问题
Play Framework's (2.x) Form class has a method called fold
who's usage is indicated as:
anyForm.bindFromRequest().fold(
f => redisplayForm(f),
t => handleValidFormSubmission(t)
)
Essentially, the first function parameter is what gets executed on binding failure, and the 2nd on binding success. To me it seems similar to the 'success' and 'error' callbacks of jquery's ajax function.

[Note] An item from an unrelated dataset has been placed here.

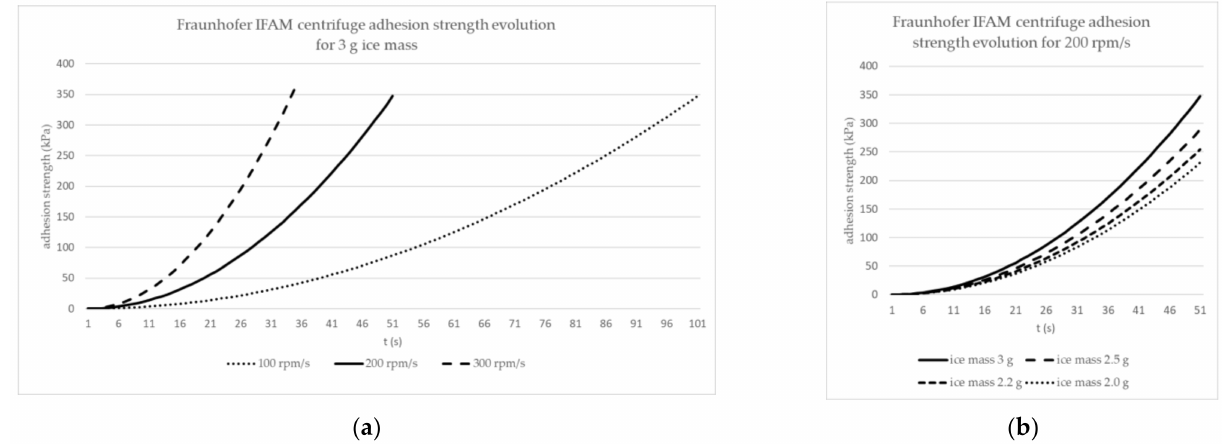
Figure 4. Adhesion strength evolution in the Fraunhofer IFAM centrifuge for: ( a ) 3 g of ice at various acceleration speeds; ( b ) 200 rpm/s acceleration speed and various ice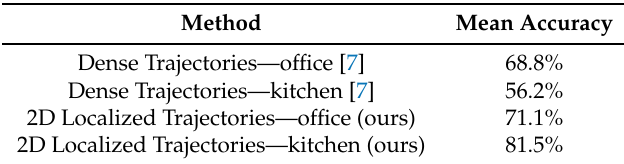
Table 4. Mean accuracy of recognition (%) on Watch-n-Patch in both kitchen and office settings for Dense Trajectories and 2D Localized Trajectories approaches.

My question is why did the Play developers call the method "fold"? As a disclaimer I am new to Scala, but I am failing to see the connection between this and the functional Scala fold
operation. The only similarity is that it is a higher order function; but I don't see any combining that is taking place, nor does it delegate internally in its implementation to any of the Scala fold functions.
回答1:
I'm not an FP expert, but it's my understanding that a fold
, generally speaking, transforms the contents of a type into another type entirely, respecting the recursive structure of the original type, if applicable. You typically provide a result of the same type for each case of the original type.
List
is most familiar. I've always thought of fold
as basically a for loop with an accumulator, but you could also look at it as two cases, one for the Nil
case and one for the Cons
case. Because the actual type List
is recursive, so must be its fold
.
The Scala standard library defines fold
on Option
as well, with the signature fold[B](ifEmpty: ⇒ B)(f: (A) ⇒ B): B
. In this case, because the type is not recursive, the fold
really is simply two functions for two cases.
Your case is pretty similar to Option
. The type isn't recursive, so fold
basically boils down to mapping all cases of its status to one output type.
Notice that fold
differs from map
and flatMap
in that the latter two preserve the original type, but change its contents.